Blobs Just Wanna Have Fun

Obsessing is so last P90X Phase . . .  

I’m trying a new lease on life this morning.  I’m thinking, why all the agony and torture and obsessive attention to blobby little details that have been hindering REAL LIFE?  After meditating on the yin and yang of blobbiness yesterday I went all out and had a Coke.  And about half-a-can in I realized I didn’t feel the least bit guilty. I felt GREAT!  

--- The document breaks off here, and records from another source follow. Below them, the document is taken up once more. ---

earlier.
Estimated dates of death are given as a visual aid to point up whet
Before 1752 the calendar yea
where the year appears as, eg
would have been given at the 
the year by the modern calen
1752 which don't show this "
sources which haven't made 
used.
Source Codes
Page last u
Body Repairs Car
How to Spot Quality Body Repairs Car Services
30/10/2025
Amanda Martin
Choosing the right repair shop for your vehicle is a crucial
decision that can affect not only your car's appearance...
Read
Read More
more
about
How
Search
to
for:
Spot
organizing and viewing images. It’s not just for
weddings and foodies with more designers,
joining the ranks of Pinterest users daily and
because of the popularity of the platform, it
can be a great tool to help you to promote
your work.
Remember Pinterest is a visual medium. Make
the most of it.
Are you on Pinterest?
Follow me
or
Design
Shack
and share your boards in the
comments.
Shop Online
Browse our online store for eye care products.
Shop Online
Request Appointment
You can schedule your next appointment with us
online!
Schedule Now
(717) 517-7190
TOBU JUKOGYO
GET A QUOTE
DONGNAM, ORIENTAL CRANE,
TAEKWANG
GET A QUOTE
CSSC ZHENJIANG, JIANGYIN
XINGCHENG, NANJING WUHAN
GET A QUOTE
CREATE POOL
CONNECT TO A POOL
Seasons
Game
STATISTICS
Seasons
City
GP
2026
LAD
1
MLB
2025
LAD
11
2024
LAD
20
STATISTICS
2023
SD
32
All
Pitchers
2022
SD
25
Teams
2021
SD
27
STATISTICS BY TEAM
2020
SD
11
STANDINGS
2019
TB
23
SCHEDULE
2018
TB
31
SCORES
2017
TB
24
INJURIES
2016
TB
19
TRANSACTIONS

And for that half hour I remembered feeling great and not worrying about being a blob, and about how every little thing I look at makes me blobbier, and how hard I have to work and far I have to go to not be a blob anymore.  As if, with the soft crush of a pop-top opening a switch went off, lights dimmed, the disco ball lowered, the bass pumped higher and the party started.  

Disco Ball
Credit: http://www.everystockphoto.com/ photo.php?imageId=1036304

 

I still believe my recent bad moods have been caused by bad foods, because, well, that’s just science.  But now I’m thinking that there is guilt and shame inherent to dieting and committing to body change because you have to renounce the way you already are before you can commit to becoming something new.  Am I giving up P90X – not at all.  Would I still like to see change — you bet yer blob, I would.  But I’m coming at it from a new direction – THE TOP!  

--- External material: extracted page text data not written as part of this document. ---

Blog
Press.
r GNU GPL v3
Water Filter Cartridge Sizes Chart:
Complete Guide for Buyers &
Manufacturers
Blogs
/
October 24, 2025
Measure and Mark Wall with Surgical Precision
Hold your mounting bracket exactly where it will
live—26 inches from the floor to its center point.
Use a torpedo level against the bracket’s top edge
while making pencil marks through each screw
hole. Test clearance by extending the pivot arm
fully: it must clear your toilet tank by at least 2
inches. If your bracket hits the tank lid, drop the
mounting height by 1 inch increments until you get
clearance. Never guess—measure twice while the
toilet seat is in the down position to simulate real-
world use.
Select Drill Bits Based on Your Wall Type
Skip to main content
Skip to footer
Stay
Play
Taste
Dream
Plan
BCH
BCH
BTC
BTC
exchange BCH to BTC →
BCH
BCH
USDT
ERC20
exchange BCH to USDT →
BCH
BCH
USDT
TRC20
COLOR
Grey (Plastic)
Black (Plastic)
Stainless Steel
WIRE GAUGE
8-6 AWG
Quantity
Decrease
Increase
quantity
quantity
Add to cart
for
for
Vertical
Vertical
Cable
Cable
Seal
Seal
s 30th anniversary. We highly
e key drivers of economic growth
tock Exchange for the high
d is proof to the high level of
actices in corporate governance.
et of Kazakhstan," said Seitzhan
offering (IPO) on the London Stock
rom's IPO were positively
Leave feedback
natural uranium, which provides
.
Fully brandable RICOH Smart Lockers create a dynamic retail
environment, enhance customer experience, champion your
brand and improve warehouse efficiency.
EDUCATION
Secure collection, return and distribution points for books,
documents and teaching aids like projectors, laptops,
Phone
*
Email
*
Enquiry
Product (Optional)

Today my inspiration is my girl, Pink (‘scuze me, P!nk), a veritable font of life advice, who says:  

If God is a DJ
Life is a dance floor
Love is the rhythm
You are the music
If God is a DJ
Life is a dance floor
You get what you’re given
It’s all how you use it  

I’ve decided.  I’ll THINK thin, toned, and awesome.  I’ll get my mind there, and by blob is sure to follow.  I mean, I know I can’t ONLY think thin, there will still be work involved (and not a little).  But all that yin-yang talk yesterday helped me realize that I can’t ONLY work to thinness without thinking thin, too.  Mind-body, blob-bod.  

Right now I have what I have, which is, admittedly, a bit of a blob.  But my job is not to hate the blob, scrutinize the blob, constantly measure and berate the blob.  I’ve got what I’m given, it’s all how I use it.  I’ve forgotten that while, yes, I what I have is blob, I have MORE, in fact that mere blob.  I have the mindset.  I’ve neglected the mindset, I’ve lost my attitude of gratitude, and today’s the day I take it back  

Today I’m relaxing, not thinking about muffin tops, or about heybabies vs. Michelle Obamas, or about being a blob at all.   

Go Bananas
Credit: http://www.publicdomainpictures.net/ view-image.php?image=5387&picture =go-banana

 

Today I’m gonna go bananas, get out of my head, and back into my life.